Look, it’s lovely when the price of a share of stock increases. It’s lovely because it makes those who own shares of stock happy. But that doesn’t make share price a useful metric for evaluating business performance.

It would be if it weren’t for a lovely irony. Yes, an increase in share price should be a useful measure of management performance, because it ought to reflect the expectations of outside industry experts regarding the company’s future profitability. Which in turn should be their assessment of management’s plans for improving competitive advantage.

It would be, too, if only management would refrain from gimmicks like stock buybacks that conceal how the company’s competitiveness will change.
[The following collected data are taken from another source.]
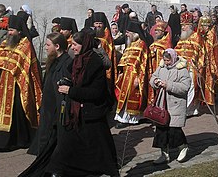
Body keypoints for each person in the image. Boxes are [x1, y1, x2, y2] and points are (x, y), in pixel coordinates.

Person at [46, 29, 119, 176]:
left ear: (84, 44)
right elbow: (74, 79)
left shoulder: (95, 63)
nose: (72, 47)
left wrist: (70, 91)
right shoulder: (77, 61)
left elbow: (96, 93)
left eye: (74, 44)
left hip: (92, 114)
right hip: (76, 113)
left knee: (102, 151)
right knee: (66, 149)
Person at [0, 15, 42, 152]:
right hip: (3, 82)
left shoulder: (26, 44)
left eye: (12, 30)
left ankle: (17, 140)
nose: (9, 33)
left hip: (18, 84)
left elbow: (25, 66)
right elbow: (0, 58)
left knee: (17, 113)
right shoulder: (7, 42)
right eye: (9, 29)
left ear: (19, 31)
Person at [27, 32, 72, 156]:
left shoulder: (66, 63)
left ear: (57, 46)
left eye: (48, 45)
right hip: (48, 108)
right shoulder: (54, 61)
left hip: (55, 111)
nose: (45, 47)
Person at [149, 48, 191, 164]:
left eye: (168, 60)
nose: (166, 62)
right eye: (165, 60)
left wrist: (168, 85)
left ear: (173, 58)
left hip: (175, 104)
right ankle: (164, 154)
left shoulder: (181, 70)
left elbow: (185, 87)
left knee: (174, 130)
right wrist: (156, 82)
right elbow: (152, 78)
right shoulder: (161, 67)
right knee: (161, 130)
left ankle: (182, 147)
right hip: (162, 104)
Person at [115, 21, 149, 125]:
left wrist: (139, 78)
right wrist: (121, 71)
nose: (127, 34)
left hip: (134, 75)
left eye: (128, 32)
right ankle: (124, 117)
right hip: (126, 74)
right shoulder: (131, 44)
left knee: (132, 96)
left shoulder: (142, 44)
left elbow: (144, 63)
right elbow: (125, 59)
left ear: (135, 33)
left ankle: (130, 118)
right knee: (124, 95)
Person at [174, 11, 204, 116]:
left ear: (190, 26)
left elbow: (201, 53)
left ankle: (188, 109)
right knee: (183, 87)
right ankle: (186, 108)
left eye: (185, 26)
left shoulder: (196, 36)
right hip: (181, 66)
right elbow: (177, 49)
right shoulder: (182, 37)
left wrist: (197, 65)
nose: (183, 28)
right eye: (182, 25)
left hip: (192, 66)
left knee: (191, 86)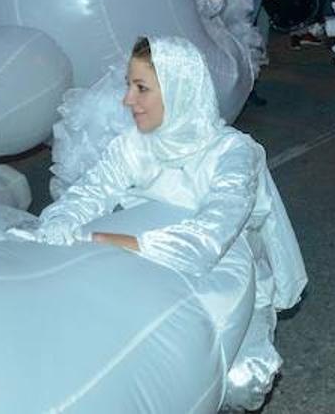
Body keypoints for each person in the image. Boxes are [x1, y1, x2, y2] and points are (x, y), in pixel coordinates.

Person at [32, 36, 307, 412]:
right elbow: (91, 190)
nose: (128, 99)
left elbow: (212, 233)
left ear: (180, 88)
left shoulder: (232, 150)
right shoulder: (136, 142)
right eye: (129, 85)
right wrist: (62, 221)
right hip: (138, 269)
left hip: (221, 281)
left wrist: (116, 242)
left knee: (239, 383)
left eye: (141, 87)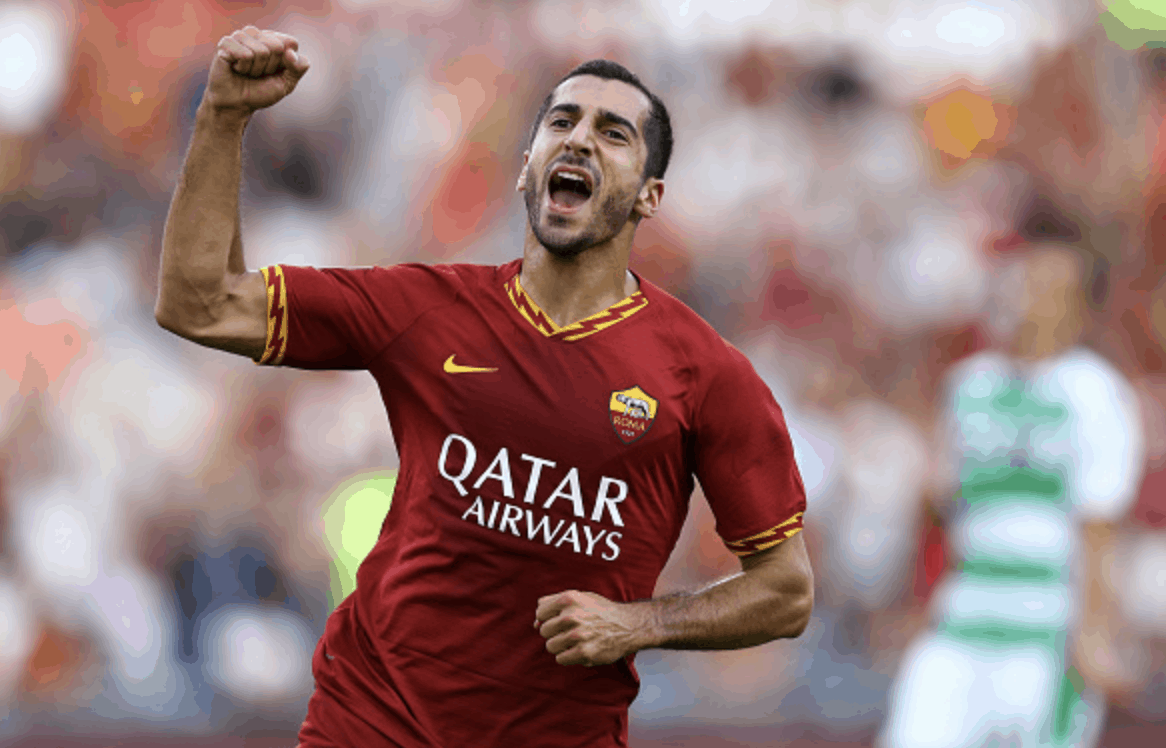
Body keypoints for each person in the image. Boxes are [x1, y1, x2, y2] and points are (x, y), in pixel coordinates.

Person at [154, 26, 813, 747]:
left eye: (613, 132)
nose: (579, 140)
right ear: (526, 168)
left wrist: (640, 623)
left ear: (649, 197)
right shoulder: (427, 308)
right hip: (370, 726)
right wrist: (223, 116)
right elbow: (201, 303)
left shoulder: (708, 376)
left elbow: (785, 591)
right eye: (561, 122)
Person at [876, 247, 1145, 748]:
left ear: (1077, 309)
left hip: (1047, 622)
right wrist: (915, 605)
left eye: (1047, 291)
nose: (1029, 301)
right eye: (1024, 286)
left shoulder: (1095, 393)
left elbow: (1100, 524)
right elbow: (940, 507)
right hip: (964, 613)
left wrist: (1095, 632)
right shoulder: (969, 385)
As CIO your responsibility is to formulate plans that will improve expected profitability in the four major areas of bottom-line business value:

  • Revenue: how the IT plan will lead to profitably selling more products and services.
  • Operating costs: how it will reduce the incremental cost of producing a product or service, along with the amortized fixed costs of running the business.
  • Risk management: identifying major risk areas with an aim of prevention (reducing the odds) or mitigation (reducing the damage).
  • Mission: how the plan will deliver the social value that is the business’s reason for being.

And no, accomplishing the mission isn’t some soft and squishy (or warm and fuzzy) outcome. As an example, figure General Motors’ true mission is to sell cars people want to buy. Or, one level of abstraction removed, to provide the most desirable ways for people to get from place to place.

A few years ago, when Digital was all the rage, revenue would have been a logical CIO target in most companies. Now, thanks to the spotlight UnitedHealth shined on it, most CIOs can and should make the case for risk.

Whatever the plan, the biggest risk is to ignore the investment potential of money that’s about to be spent on buybacks.

Because if the best investment a company can make isn’t to get better at doing business, that either means it’s trapped in stasis, so good it can’t improve, or it’s so bad its leaders can’t imagine doing business better than they’re doing right now.